Während in der ersten Zeit in 100 bis 150 Fällen pro Jahr Hilfestellung bei der Erziehung geleistet wurde, lag das Arbeitsaufkommen in Spitzenjahren mit über 700 Fällen extrem hoch. In den letzten zehn Jahren hat sich es bei 500 bis 550 Fällen eingependelt. Beteiligt daran sind rund 1200 Menschen, zu denen neben den betroffenen Kindern die Familienmitglieder und die kooperierenden Fachkräfte gehören.

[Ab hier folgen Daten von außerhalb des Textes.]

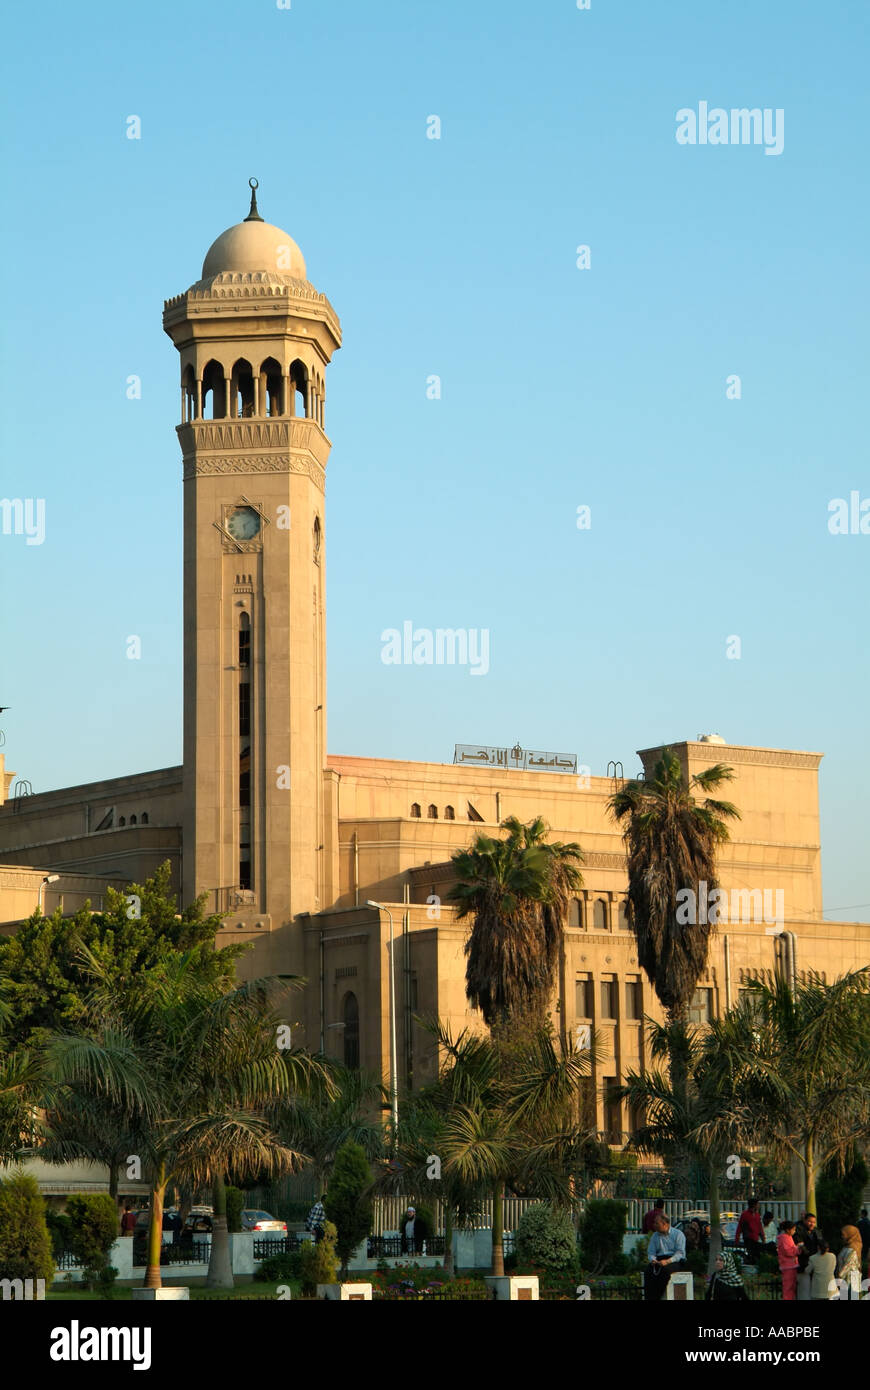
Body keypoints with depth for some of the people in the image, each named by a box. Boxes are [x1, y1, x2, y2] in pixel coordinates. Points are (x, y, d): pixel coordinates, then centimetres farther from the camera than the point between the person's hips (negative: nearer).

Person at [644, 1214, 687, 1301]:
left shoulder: (678, 1234, 3)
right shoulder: (654, 1236, 20)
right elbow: (651, 1252, 14)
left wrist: (668, 1261, -23)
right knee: (648, 1270, -29)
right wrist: (653, 1260, -11)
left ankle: (656, 1298, -36)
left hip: (675, 1261, -4)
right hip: (659, 1260, 4)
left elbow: (680, 1253, -8)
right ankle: (649, 1299, -36)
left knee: (664, 1270, -38)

Gaben die Jungen früher häufiger Anlass zu Problemen, hat sich das mittlerweile zu einem ausgeglichenen Geschlechterverhältnis hin verschoben. Im Grundschulalter liegt der Schwerpunkt zwar weiterhin bei den Jungen, aber wenn’s auf die Pubertät zugeht, überwiegen die Mädchen, die dann auch eher bereit sind, Hilfe anzunehmen.

Wenn vor Jahrzehnten der Kontakt zur Erziehungsberatung gesucht wurde, lag meist ein spezifisches Problem vor, beispielsweise das Stottern, mit dem man heute zum Logopäden geht. Die Schwierigkeiten der Gegenwart liegen auf einem viel breiteren Feld, Familienthemen (unter anderem Scheidung) bilden seit 20 Jahren einen Schwerpunkt. Defizite im sozial-emotionalen Bereich liegen etwa bei der Hälfte der Betroffenen vor.

Viele Eltern melden sich erst, wenn’s wirklich brennt, hat die Praxis gezeigt. Deshalb erhalten sie nach Möglichkeit innerhalb von zwei Wochen einen Beratungstermin. Es kam aber auch schon vor, dass sich ein Vater über ein Jahr nicht traute zum Hörer zu greifen. Als er diesen Schritt endlich geschafft hatte, war es keine Frage, dass er bereits am nächsten Tag sein Herz ausschütten konnte.

Manchmal sind es nur ein paar Gespräche, die gebraucht werden, um den größten Druck abzubauen. Nach ein wenig Abstand wird dann aber häufig der erneute Kontakt zur Stabilisierung gesucht. Statistisch gesehen nimmt etwa die Hälfte ein bis fünf Beratungen in Anspruch, 30 Prozent liegen bei zehn Beratungen. Der Verdacht auf sexuellen Missbrauch kommt zwei- bis sechsmal im Jahr zur Sprache.

Nach wie vor führt die Erziehungsberatungsstelle präventive Elterninformationen durch, allerdings spürt sie für diesen Bereich auch die Internet-Konkurrenz. In diesem Zusammenhang schmunzelt Markus Till ein wenig, wenn er an den Kampf seines Vorgängers Bernhard Roth in den Achtzigerjahren gegen übermäßigen Video-Konsum denkt. Heute hat die Versuchung den Namen Computer, das Problem ist das gleiche geblieben. Nicht verändert hat sich in der Erziehungsberatung auch ein anderer „Klassiker“: Grenzen setzen.

Zum Team der Erziehungsberatungsstelle gehören aktuell neben ihrem Leiter, dem Diplom-Pädagogen Markus Till, die Psychologin Pia Junginger, Sozialpädagogin Sylvia Pflaugner und Helga Leifer, die momentan krankheitsbedingt durch Silvia Baumbach und Viktoria Perleth vertreten wird. Gemeinsam besetzen diese Fachkräfte drei Planstellen. Viktoria Perleth ist darüber hinaus für den Bereich der Teilleistungsstörungen zuständig, allerdings nur noch bis nächste Woche, dann übernimmt Sozialpädagogin Katja Kaufmann diese Aufgabe.